Publishing in the humanities holds many unrealized potentials online, argues Dušan Barok, the artist, writer and cultural activist who founded Monoskop (a wiki for art, culture and media technology).
The Internet is not just a medium to distribute, store and manage e-books, he continues, but is in itself a medium that dictates specific means of reading and writing. As far as reading is concerned, many e-books are downloaded and bookmarked but in the end never read. Barok identifies the cause in that “they may contain something relevant but they begin at the beginning and end at the end” – in other words, their linearity is an obstacle for readers searching only for specific information. With full text search functionality available, why bother reading everything? Instead of humans, these e-books end up being read by machines. As far as writing is concerned, plain text might now be rendered to new formats like HTML, XML, wikitext or markdown, but Barok believes that coding holds an untapped potential in linking e-books to each other, much like referencing does in traditional publishing.

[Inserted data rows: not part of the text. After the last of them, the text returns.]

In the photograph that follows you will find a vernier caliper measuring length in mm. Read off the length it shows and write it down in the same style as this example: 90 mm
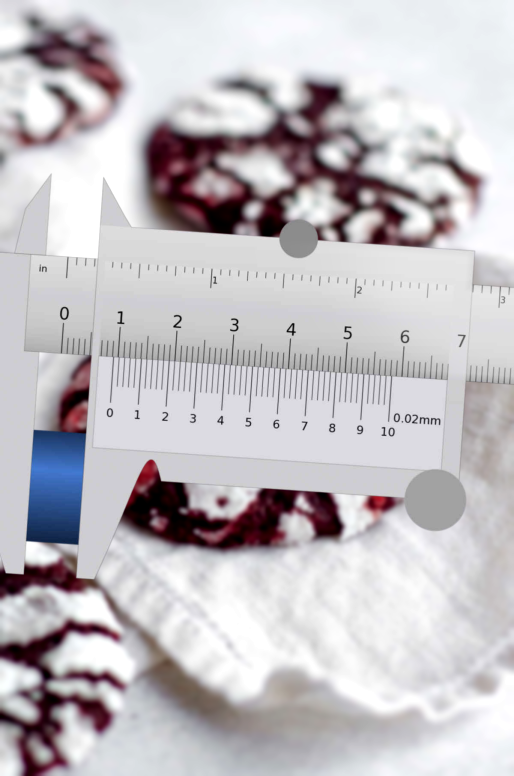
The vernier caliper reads 9.2 mm
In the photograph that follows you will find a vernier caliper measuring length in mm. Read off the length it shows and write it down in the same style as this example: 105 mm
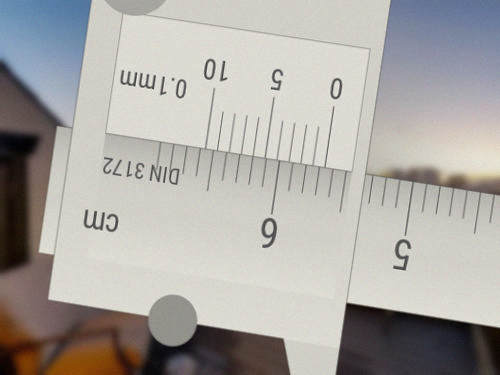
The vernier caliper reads 56.6 mm
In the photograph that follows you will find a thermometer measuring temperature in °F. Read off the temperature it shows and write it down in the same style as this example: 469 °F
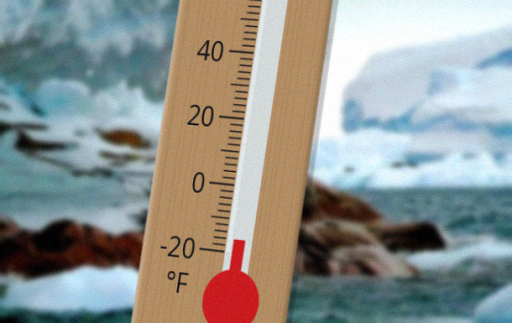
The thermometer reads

Thus, one of e-publishing’s most important unrealized potential is, in Barok’s opinion, contextual reading. An e-book is rarely a closed box; rather, it links to other content and authors, something that we formally know in traditional publishing as referencing.
Referencing has always been a trademark of writing and an act of comradeship in order to guide the reader to another writer’s passage. This is a laborious work with analogue books, since readers need to get up, go to the library or bookstore and find the other referenced book. On the web, this is a click away thanks to the hyperlink. The difference though is that in analogue books, referencing is done by writers, whereas with e-books the process is completely machinist. Both have their cons. The readers of analogue books rarely check the references and instead accept the interpretation of the referencing author (“the beauty of reading across references was never fully realized”, muses Barok). Are readers of e-books then more critical? Barok suggests not, as hyperlinking takes the readers to the whole referenced paper, and not the passage it directly refers to. The abundance of hyperlinks, especially in popular news articles, make it almost impossible for readers check everything. This lack of critical effort often paves the way for journalists and writers to manipulate others’ quotes, by taking them out of the original context or only quoting half the sentence. These deceptions can only be counteracted by the very few careful readers that would bother commenting on those articles, but what if the “Comments” section is closed? What happens to vigilance in online publishing? Isn’t e-publishing supposed to put author and reader in a more direct, bi-directional relationship? Or, for that matter, to allow e-publications to further connect to each other by means of referencing?
The major obstacle, argues Barok, is that e-publishing persists in old formats. In history, content has been written on stone, on columns, papyrus and paper. Writers have developed a framework that is here today: the use of grids, of paragraph, of punctuation, of arranging space. However, he explains, examples such as the early scriptio continua style (a text that essentially flows in one line) or Plato’s Phaedrus (originally written without any punctuation, word or paragraph separators) to illustrate how it is still possible to locate a passage regardless of how text is displayed and what tags it contains.
The essential difference between the medium of paper and that of code is that the latter has a completely different materiality. Despite this, we are still treating HTML codes to render page-like formats and follow grid rules, albeit the code itself could allow for much more exploration. The way that humans structure e-publications reflects old habits (pages need to be rectangular) or cultural habits (text letters to allow readability). What would happen if we renounced the use of grid and rather let text render itself according to the space we offer it – a good example for this is the conference’s interactive logo. Why is the technical possibility to reference-link directly to the passage rather than the entire document so little discussed?
“There is a tremendous amount of both old and recent texts online but we haven’t done much in opening them up to contextual reading”, Barok concluded. If the Internet is changing our way of reading, it is only to allow distraction from linearity, context and vigilance. To counter-act the latter, Barok suggests to authors, designers, publishers and developers to further explore ways in which referencing and content display can help readers engage with their e-books and immerse in new reading experiences. The way linking takes place on the web and the way scholars reference their works are two perspectives that could unite for a better communing of texts in e-publishing.